Segment Start: Data shown

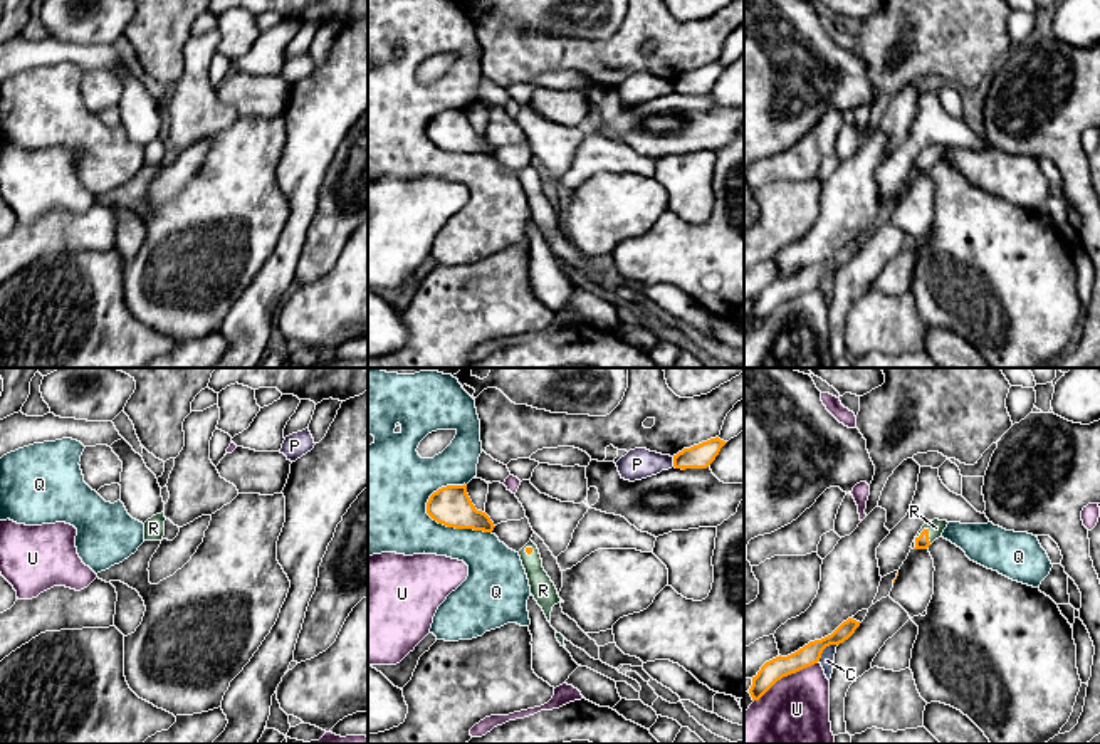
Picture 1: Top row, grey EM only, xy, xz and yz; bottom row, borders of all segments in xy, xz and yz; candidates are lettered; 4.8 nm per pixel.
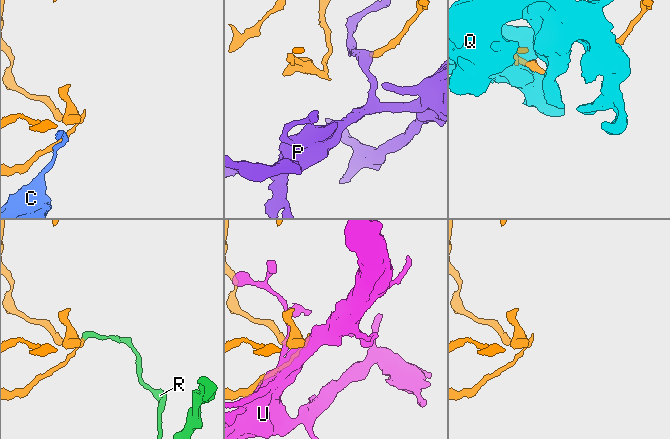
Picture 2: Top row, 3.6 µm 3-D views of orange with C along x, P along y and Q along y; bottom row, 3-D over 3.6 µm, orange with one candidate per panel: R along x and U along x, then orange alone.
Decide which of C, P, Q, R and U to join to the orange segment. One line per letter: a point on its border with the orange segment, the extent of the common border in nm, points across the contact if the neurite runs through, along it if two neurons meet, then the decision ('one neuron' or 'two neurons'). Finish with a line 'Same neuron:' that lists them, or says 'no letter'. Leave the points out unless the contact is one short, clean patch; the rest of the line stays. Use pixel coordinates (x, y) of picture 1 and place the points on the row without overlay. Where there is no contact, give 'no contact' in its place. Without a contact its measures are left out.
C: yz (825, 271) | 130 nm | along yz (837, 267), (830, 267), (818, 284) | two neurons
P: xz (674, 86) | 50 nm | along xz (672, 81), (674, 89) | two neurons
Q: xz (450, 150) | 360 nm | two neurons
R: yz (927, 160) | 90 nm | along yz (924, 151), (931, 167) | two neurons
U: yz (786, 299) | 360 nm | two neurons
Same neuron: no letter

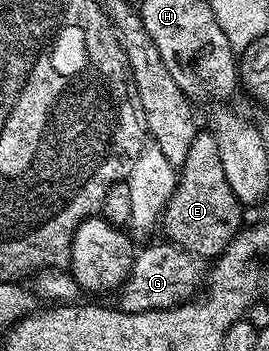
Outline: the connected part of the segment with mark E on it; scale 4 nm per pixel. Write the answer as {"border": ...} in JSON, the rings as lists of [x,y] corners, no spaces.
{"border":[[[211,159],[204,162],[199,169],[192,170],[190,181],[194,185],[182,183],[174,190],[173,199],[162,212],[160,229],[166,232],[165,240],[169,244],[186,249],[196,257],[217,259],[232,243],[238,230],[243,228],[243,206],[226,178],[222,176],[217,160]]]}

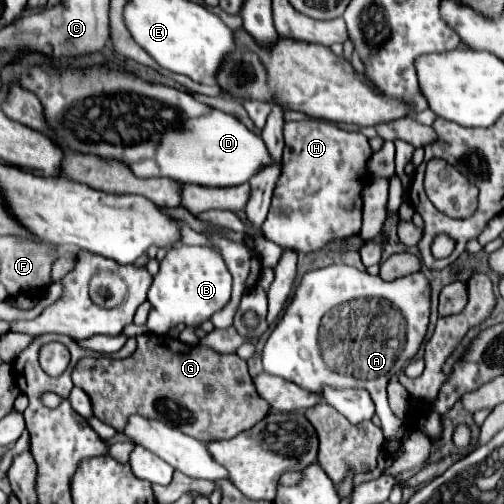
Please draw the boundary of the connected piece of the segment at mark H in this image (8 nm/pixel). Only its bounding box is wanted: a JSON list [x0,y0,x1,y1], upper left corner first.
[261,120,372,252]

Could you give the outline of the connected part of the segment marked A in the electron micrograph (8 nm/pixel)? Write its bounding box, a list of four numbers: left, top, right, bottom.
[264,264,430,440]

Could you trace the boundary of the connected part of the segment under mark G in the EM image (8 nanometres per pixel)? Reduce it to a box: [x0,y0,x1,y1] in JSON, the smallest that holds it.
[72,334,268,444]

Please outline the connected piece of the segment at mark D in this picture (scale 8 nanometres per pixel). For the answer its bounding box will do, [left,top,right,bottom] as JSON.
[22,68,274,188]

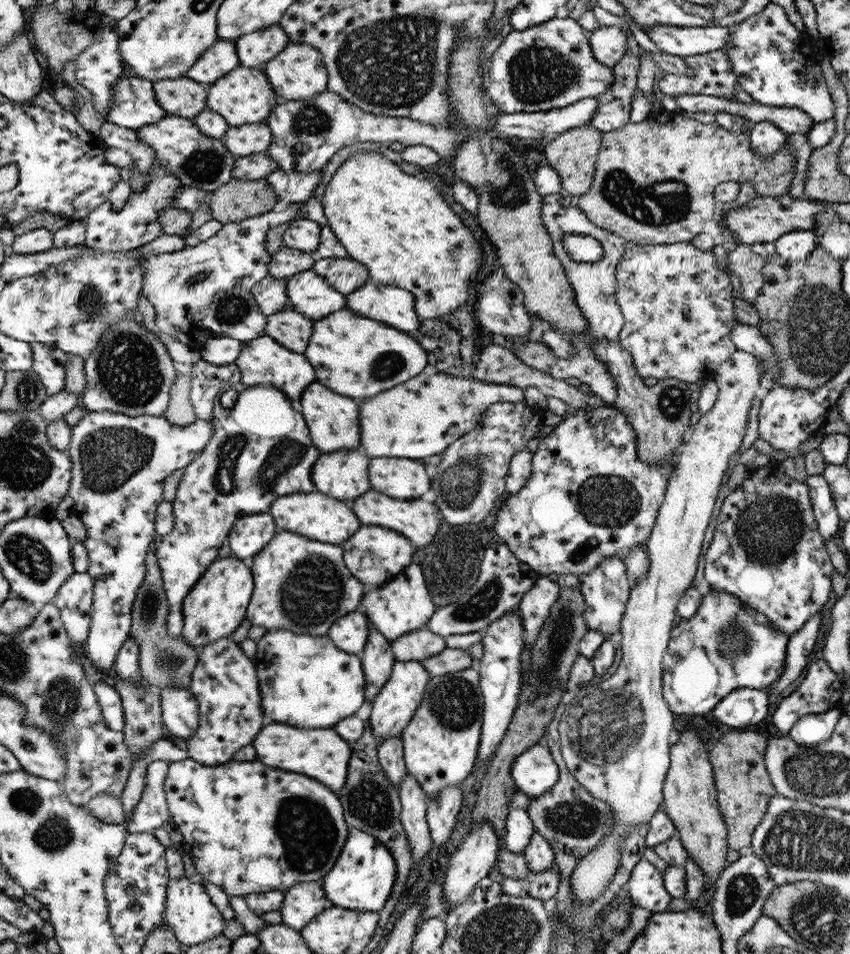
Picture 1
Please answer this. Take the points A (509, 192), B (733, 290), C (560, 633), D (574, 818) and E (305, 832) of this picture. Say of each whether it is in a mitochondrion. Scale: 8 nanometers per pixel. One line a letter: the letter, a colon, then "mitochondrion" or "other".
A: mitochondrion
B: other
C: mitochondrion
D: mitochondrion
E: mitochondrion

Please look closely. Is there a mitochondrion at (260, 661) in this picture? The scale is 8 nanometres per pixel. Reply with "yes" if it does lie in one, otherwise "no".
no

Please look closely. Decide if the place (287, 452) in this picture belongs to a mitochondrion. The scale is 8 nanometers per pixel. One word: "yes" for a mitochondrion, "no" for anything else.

Segment End: Data shown

◆ Task goal ◆
Everything in the entries above should be written out again exactly, except the images.

◆ Completed task ◆
Picture 1: Top row, grey EM only, xy, xz and yz; bottom row, borders of all segments in xy, xz and yz; candidates are lettered; 4.8 nm per pixel.
Picture 2: Top row, 3.6 µm 3-D views of orange with C along x, P along y and Q along y; bottom row, 3-D over 3.6 µm, orange with one candidate per panel: R along x and U along x, then orange alone.
Decide which of C, P, Q, R and U to join to the orange segment. One line per letter: a point on its border with the orange segment, the extent of the common border in nm, points across the contact if the neurite runs through, along it if two neurons meet, then the decision ('one neuron' or 'two neurons'). Finish with a line 'Same neuron:' that lists them, or says 'no letter'. Leave the points out unless the contact is one short, clean patch; the rest of the line stays. Use pixel coordinates (x, y) of picture 1 and place the points on the row without overlay. Where there is no contact, give 'no contact' in its place. Without a contact its measures are left out.
C: yz (825, 271) | 130 nm | along yz (837, 267), (830, 267), (818, 284) | two neurons
P: xz (674, 86) | 50 nm | along xz (672, 81), (674, 89) | two neurons
Q: xz (450, 150) | 360 nm | two neurons
R: yz (927, 160) | 90 nm | along yz (924, 151), (931, 167) | two neurons
U: yz (786, 299) | 360 nm | two neurons
Same neuron: no letter

Outline: the connected part of the segment with mark E on it; scale 4 nm per pixel. Write the answer as {"border": ...} in JSON, the rings as lists of [x,y] corners, no spaces.
{"border":[[[211,159],[204,162],[199,169],[192,170],[190,181],[194,185],[182,183],[174,190],[173,199],[162,212],[160,229],[166,232],[165,240],[169,244],[186,249],[196,257],[217,259],[232,243],[238,230],[243,228],[243,206],[226,178],[222,176],[217,160]]]}

Please draw the boundary of the connected piece of the segment at mark H in this image (8 nm/pixel). Only its bounding box is wanted: a JSON list [x0,y0,x1,y1], upper left corner first.
[261,120,372,252]

Could you give the outline of the connected part of the segment marked A in the electron micrograph (8 nm/pixel)? Write its bounding box, a list of four numbers: left, top, right, bottom.
[264,264,430,440]

Could you trace the boundary of the connected part of the segment under mark G in the EM image (8 nanometres per pixel)? Reduce it to a box: [x0,y0,x1,y1] in JSON, the smallest that holds it.
[72,334,268,444]

Please outline the connected piece of the segment at mark D in this picture (scale 8 nanometres per pixel). For the answer its bounding box will do, [left,top,right,bottom] as JSON.
[22,68,274,188]

Picture 1
Please answer this. Take the points A (509, 192), B (733, 290), C (560, 633), D (574, 818) and E (305, 832) of this picture. Say of each whether it is in a mitochondrion. Scale: 8 nanometers per pixel. One line a letter: the letter, a colon, then "mitochondrion" or "other".
A: mitochondrion
B: other
C: mitochondrion
D: mitochondrion
E: mitochondrion

Please look closely. Is there a mitochondrion at (260, 661) in this picture? The scale is 8 nanometres per pixel. Reply with "yes" if it does lie in one, otherwise "no".
no

Please look closely. Decide if the place (287, 452) in this picture belongs to a mitochondrion. The scale is 8 nanometers per pixel. One word: "yes" for a mitochondrion, "no" for anything else.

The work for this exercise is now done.